C’est donc bien la répartition de l’activité-travail, ET des fruits de celle-ci, qui pose problème.

Alors que la part des hauts revenus augmente de plus ou moins 15 % depuis 1970, celle des salaires dans le PIB chute de 9 à 10 % au cours de la même période.

La répartition actuelle du travail est donc un non-sens. La réduction du temps d’occupation au travail est bien là: nous produisons de plus en plus en travaillant « collectivement » moins.

Mais la répartition du travail est totalement inégale et injuste.

On peut cependant se demander pourquoi certains pays, proches de nous, s’en tirent apparemment mieux que la Belgique. On cite le plus souvent les Pays-Bas et l’Allemagne.
Les Pays-Bas présentent un taux de chômage de 5,5%; l’Allemagne de 4,5%. Leur taux d’emploi (pourcentage des personnes en âge de travail effectivement occupées, quel que soit leur taux d’occupation – à temps plein ou à taux partiel) est respectivement de 75 et 72%, contre 63% pour la Belgique.

Cette différence importante s’explique par le recours massif aux Pays-Bas et en Allemagne au travail à temps partiel et aux « petits boulots » qui, en augmentant le nombre de personnes « occupées », réduit mécaniquement le taux de chômage.

Ainsi, aux Pays-Bas, 50,5% des personnes au travail le sont à temps partiel (dont 63% de femmes); en Allemagne, 27,5% de travailleurs à temps partiel (dont 73% de femmes). La Belgique, quant à elle, compte 24% de temps partiels, dont 72% de femmes.

Ces chiffres sont extraits d’une Enquête sur les forces de travail menée en 2014. Le communiqué de presse est intitulé: « Près de 10 millions de travailleurs à temps partiel dans l’UE auraient préféré travailler plus – 2/3 d’entre eux sont des femmes ».

Comment la réduction structurelle et continue de la masse de travail disponible est-elle ajustée? Cet ajustement est réalisé, de façon prédominante, par le recours au temps partiel. Cela réduit la durée moyenne de travail par travailleur occupé. Cette durée moyenne se situe aujourd’hui autour des 30h/semaine. Mais plutôt que d’ajuster les compétences par la formation et le taux d’occupation par la réduction conventionnelle de la durée du travail, on ajuste par les « petits boulots » qui garantissent la flexibilité maximale et entraînent la désarticulation sociale et la multiplication des exclus du travail et du bien-être.

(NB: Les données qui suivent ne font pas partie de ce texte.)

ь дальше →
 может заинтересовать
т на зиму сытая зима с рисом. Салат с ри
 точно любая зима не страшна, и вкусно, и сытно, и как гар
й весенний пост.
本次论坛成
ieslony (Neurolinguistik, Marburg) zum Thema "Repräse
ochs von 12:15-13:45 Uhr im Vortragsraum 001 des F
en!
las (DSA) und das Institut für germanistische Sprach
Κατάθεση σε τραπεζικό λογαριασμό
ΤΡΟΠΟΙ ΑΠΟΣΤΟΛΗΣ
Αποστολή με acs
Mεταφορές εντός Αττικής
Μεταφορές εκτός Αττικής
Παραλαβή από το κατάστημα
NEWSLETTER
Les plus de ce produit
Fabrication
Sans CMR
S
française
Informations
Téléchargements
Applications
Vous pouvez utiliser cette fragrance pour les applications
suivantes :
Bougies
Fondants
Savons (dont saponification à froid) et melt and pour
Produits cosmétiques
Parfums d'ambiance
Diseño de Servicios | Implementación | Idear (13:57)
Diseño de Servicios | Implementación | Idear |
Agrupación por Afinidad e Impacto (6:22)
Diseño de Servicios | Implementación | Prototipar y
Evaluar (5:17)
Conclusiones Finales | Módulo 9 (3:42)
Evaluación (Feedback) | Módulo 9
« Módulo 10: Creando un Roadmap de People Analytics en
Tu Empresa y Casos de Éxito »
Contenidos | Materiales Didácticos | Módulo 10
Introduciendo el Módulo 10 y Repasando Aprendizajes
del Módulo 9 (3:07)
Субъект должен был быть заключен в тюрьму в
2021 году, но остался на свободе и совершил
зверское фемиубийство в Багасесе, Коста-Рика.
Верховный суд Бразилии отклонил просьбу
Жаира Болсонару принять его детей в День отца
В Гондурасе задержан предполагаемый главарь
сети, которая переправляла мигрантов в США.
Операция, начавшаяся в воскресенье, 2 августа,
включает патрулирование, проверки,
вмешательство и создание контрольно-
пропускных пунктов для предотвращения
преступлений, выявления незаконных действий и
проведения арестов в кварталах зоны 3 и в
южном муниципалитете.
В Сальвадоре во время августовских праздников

La durée légale ou conventionnelle du travail ne se réduit plus! Alors que c’est la seule variable d’ajustement qui permettrait de PARTAGER le travail disponible; de remettre en activité des milliers de chercheurs d’emploi en Belgique, des millions en Europe; de réduire les coûts d’indemnisation du chômage et de ramener des contributions d’actifs à la Sécurité sociale.